---- Document segment
Some guys might have exploded in frustration, but not Whiteside. He’s just grinning. Well I guess that just means I get to go do this again! And that’s what happens. The volunteer crew turns to, adds fuel—plus some oxygen this time; it’s a requirement above 14,000 feet—and replenishes the ADI fluid. In the meantime, because part of the flight will be in controlled airspace above Flight Level 180, or 18,000 feet, Whiteside has to file a flight plan with air traffic control. There’s a lot going on at once, but this time, the routine of getting the airplane up onto the scales goes quickly and smoothly and by mid-afternoon, SteadFast is ready to take off again—this time with the computer chip in place.
On the following day, friends, family, and sponsors are invited to be present while the Yak makes a repeat run at the 3,000-meter record at an even lighter weight. On his previous flights, Whiteside had handily shredded the 3,000-meter record on the way up to 6,000 meters. Without the additional fuel needed to reach 6,000, he can gain a few seconds. He knows the airplane can do better, and it does.
Air temperature and other variables can affect climb rate, so no two flights are the same. Yesterday, Whiteside recorded a time of 2:24 to 3,000 meters in weight category D, beating the existing record of 3:33 set in 1978 (by a Piper Navajo, a cabin-class twin), then continued on up to 6,000 meters, hitting that mark in 5:15. After that, his team loaded up the airplane with fuel, fluids, and some extra heavy stuff from around the hangar for the same profile in category E. Whiteside passed 3,000 meters in 2:30 and hit the 6,000-meter mark at 5:47.
--------
> [Goal of the exercise] Repeat word for word the part of the record-flight account starting with "Air temperature and" and going on through "mark at 5:47.".
---- Exercise data
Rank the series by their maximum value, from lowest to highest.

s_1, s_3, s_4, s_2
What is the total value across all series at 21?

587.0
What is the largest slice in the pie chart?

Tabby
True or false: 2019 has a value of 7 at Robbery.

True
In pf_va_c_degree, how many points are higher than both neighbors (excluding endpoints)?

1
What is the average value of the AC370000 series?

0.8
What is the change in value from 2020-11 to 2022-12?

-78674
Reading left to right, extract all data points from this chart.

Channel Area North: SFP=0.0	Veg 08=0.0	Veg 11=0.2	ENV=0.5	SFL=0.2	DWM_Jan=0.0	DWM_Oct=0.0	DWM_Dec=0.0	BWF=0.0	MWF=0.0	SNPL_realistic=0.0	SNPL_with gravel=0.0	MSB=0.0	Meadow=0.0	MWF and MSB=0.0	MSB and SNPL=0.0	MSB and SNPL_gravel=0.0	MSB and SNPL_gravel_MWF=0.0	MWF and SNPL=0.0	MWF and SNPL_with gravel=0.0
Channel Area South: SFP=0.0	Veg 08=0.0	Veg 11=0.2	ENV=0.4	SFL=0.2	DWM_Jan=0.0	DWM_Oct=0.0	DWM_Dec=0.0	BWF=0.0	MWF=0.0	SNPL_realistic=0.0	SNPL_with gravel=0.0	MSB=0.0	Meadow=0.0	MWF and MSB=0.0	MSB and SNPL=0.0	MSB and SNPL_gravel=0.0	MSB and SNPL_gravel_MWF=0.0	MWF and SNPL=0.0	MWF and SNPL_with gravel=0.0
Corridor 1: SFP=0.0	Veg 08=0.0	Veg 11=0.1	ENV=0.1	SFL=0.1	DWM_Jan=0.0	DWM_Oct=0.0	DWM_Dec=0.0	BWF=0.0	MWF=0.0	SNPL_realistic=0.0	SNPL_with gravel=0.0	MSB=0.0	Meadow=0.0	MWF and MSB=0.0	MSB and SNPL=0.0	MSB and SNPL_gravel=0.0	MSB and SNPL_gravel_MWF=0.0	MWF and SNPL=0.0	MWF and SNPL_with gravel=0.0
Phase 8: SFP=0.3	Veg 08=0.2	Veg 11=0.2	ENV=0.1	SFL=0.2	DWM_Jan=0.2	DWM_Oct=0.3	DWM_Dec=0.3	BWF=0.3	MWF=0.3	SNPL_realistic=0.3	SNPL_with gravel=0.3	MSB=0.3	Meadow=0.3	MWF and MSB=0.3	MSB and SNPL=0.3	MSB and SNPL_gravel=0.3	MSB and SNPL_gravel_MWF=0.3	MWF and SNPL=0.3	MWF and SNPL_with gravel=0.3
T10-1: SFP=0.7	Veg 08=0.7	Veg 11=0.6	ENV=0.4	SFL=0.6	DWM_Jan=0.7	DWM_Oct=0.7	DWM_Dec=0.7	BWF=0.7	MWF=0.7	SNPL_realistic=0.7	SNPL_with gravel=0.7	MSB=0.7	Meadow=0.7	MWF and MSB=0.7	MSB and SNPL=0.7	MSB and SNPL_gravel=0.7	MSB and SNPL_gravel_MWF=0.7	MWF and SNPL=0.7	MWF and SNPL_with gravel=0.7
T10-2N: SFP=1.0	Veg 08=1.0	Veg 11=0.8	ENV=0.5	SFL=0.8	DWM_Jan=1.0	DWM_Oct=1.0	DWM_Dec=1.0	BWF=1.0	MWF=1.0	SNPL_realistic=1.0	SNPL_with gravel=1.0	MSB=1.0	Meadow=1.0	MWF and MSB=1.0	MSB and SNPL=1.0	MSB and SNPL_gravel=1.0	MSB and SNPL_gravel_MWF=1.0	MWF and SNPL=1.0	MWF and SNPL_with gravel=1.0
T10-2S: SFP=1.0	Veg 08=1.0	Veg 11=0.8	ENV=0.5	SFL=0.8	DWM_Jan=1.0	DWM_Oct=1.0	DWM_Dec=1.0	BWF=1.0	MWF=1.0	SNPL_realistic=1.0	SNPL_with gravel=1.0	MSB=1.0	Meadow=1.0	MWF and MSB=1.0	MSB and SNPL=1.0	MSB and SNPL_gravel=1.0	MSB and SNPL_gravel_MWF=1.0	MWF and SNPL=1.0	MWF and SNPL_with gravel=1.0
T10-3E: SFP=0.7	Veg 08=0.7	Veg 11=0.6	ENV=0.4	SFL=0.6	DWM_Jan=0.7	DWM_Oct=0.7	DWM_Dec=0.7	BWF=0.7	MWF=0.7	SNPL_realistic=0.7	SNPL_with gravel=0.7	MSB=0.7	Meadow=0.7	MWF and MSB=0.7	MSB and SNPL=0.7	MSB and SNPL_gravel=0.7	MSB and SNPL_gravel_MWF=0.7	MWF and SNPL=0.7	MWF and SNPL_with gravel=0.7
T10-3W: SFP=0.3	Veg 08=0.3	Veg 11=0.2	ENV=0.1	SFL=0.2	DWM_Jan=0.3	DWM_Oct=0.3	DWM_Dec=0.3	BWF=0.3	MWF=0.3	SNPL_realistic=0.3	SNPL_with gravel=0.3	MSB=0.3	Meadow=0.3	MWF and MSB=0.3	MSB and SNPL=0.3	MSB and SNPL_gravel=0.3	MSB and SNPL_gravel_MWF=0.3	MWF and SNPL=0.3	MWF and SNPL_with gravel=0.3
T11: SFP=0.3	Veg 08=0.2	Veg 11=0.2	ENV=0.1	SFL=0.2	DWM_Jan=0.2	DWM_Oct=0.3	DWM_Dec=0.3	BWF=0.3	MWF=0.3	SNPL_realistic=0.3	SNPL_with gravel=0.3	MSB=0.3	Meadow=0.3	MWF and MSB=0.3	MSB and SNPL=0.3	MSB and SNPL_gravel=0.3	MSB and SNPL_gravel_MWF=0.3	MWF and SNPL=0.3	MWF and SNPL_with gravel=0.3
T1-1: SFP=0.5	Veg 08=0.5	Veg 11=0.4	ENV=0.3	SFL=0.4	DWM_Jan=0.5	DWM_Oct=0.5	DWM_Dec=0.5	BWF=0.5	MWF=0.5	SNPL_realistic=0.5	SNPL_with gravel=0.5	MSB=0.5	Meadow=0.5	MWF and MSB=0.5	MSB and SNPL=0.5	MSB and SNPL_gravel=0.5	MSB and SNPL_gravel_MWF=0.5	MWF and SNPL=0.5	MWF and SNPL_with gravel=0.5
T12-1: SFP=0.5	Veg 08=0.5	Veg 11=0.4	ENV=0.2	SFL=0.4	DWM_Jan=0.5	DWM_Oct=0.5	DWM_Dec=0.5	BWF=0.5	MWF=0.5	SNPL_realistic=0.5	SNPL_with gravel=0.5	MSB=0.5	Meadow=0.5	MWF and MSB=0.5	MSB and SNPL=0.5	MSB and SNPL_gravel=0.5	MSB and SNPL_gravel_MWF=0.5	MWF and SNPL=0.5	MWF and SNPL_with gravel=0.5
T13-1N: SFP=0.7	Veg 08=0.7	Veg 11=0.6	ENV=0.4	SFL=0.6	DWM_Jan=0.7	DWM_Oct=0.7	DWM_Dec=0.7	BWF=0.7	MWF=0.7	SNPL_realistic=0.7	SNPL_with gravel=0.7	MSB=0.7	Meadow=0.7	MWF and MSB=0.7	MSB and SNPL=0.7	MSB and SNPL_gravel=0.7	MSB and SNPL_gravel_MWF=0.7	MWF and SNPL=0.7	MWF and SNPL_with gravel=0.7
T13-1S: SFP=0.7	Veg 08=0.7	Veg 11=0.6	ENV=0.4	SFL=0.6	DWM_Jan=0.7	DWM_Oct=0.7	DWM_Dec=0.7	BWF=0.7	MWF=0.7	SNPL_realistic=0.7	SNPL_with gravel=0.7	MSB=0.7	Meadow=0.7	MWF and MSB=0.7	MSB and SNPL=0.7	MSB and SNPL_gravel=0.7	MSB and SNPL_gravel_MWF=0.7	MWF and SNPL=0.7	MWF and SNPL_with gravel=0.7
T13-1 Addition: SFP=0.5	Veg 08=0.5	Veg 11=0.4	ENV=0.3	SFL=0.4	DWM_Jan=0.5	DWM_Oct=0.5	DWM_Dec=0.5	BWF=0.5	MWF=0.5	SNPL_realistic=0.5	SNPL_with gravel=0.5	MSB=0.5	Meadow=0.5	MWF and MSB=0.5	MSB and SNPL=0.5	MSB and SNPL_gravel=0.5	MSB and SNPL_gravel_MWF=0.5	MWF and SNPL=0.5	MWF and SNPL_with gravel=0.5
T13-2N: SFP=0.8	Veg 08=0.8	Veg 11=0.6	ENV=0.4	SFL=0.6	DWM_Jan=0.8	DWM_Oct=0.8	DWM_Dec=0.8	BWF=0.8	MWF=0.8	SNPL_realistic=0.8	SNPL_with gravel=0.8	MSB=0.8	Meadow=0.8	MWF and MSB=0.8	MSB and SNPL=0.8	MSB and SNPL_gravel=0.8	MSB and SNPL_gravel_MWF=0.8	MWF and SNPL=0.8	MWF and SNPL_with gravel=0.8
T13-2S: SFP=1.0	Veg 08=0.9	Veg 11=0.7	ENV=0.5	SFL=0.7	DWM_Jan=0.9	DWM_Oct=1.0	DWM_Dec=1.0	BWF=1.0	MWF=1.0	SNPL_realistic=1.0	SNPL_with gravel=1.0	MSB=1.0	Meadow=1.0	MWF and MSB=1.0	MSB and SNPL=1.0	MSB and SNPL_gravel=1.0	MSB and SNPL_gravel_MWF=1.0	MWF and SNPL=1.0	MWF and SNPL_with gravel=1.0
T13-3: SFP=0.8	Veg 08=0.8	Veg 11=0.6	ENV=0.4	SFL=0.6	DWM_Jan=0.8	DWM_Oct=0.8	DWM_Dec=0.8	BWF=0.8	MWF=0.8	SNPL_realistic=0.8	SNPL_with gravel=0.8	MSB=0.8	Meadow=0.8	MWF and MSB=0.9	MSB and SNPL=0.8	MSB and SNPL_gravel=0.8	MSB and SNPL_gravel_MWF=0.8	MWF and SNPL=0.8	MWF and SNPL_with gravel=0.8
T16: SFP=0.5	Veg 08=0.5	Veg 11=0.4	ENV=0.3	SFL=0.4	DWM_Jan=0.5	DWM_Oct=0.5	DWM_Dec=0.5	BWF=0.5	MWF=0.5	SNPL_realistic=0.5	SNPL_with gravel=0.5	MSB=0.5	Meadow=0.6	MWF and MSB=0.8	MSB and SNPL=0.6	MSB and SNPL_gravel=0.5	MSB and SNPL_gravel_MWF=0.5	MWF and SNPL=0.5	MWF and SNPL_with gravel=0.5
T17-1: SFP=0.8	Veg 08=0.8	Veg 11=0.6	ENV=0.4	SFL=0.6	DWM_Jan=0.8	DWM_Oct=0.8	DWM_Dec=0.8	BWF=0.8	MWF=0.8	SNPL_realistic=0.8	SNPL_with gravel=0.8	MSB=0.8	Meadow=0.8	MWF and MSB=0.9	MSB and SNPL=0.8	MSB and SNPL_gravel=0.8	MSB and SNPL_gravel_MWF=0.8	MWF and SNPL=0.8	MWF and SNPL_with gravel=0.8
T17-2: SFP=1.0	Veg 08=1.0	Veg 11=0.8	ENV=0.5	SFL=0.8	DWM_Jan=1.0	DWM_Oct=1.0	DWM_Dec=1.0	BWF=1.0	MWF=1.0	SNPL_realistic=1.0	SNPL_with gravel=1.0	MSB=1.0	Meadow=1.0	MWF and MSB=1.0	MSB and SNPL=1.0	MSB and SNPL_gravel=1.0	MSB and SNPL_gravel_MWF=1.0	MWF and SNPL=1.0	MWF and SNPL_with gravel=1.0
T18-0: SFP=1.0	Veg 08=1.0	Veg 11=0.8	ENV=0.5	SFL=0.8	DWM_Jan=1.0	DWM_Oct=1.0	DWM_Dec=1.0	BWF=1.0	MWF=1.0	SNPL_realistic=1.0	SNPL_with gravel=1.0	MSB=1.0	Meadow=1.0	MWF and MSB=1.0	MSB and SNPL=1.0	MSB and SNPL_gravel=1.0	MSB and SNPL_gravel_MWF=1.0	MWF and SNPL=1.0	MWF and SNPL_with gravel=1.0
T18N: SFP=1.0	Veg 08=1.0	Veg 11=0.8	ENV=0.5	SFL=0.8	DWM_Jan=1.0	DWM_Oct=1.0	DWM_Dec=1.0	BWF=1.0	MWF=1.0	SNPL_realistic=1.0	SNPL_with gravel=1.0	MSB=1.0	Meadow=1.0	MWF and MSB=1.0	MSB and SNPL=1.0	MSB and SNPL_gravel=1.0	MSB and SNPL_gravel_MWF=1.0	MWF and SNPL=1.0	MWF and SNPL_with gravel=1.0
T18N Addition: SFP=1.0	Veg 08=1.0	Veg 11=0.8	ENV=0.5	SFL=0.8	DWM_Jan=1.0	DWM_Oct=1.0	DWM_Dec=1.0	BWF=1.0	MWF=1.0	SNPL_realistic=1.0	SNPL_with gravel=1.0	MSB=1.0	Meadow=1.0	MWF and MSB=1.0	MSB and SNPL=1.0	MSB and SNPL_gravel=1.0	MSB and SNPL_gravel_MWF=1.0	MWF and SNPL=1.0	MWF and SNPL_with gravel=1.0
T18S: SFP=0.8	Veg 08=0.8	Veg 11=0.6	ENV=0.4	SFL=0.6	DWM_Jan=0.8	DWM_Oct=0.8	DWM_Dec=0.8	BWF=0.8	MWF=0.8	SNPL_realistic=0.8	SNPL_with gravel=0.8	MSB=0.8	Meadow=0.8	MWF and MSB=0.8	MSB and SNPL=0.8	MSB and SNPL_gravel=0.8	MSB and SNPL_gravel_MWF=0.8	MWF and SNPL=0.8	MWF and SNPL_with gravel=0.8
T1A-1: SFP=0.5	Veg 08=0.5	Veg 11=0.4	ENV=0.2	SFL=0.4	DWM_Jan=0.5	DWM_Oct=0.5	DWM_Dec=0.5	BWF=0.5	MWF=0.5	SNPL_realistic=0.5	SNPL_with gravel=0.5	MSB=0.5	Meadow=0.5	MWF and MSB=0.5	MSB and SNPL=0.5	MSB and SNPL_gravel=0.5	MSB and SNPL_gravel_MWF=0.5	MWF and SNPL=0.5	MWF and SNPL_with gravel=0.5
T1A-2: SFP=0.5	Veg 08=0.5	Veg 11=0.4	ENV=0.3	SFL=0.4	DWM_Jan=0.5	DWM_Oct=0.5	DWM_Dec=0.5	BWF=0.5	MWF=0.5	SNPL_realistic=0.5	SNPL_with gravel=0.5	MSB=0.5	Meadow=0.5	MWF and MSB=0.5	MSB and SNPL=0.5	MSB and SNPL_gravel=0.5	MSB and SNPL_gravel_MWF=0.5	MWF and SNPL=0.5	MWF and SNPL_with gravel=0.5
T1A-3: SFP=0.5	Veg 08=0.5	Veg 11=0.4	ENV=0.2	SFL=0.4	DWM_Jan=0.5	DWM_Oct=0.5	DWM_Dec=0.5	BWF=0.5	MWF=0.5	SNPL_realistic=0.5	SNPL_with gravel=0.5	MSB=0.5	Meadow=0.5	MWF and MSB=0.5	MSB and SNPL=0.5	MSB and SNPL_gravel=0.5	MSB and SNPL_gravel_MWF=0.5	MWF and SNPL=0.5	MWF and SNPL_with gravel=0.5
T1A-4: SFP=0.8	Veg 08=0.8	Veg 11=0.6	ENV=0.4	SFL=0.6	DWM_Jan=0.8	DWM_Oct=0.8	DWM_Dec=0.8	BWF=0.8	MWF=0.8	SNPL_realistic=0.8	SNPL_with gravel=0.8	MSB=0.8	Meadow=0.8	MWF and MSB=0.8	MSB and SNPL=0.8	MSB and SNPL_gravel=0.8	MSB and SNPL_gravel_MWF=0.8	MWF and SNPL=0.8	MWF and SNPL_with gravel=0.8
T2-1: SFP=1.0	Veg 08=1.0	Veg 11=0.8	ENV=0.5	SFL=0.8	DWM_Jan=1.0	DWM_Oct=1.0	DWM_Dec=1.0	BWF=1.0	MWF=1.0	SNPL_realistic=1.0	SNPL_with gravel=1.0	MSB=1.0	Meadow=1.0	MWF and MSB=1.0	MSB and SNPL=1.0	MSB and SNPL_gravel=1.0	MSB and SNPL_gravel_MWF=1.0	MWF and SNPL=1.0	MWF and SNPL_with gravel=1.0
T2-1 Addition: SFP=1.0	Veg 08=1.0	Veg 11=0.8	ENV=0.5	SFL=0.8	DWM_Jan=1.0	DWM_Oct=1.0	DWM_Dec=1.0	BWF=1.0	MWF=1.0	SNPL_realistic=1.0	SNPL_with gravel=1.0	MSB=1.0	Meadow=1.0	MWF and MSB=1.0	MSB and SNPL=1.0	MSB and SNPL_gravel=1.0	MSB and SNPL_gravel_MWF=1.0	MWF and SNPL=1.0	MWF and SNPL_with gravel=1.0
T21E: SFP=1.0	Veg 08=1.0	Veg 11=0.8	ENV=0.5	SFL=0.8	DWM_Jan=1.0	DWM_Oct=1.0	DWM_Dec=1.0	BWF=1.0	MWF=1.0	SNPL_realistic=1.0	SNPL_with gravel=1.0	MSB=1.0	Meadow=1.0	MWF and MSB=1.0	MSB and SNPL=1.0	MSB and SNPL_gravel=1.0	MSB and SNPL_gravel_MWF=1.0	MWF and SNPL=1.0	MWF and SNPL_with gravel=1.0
--------
> [Exercise result]
Air temperature and other variables can affect climb rate, so no two flights are the same. Yesterday, Whiteside recorded a time of 2:24 to 3,000 meters in weight category D, beating the existing record of 3:33 set in 1978 (by a Piper Navajo, a cabin-class twin), then continued on up to 6,000 meters, hitting that mark in 5:15. After that, his team loaded up the airplane with fuel, fluids, and some extra heavy stuff from around the hangar for the same profile in category E. Whiteside passed 3,000 meters in 2:30 and hit the 6,000-meter mark at 5:47.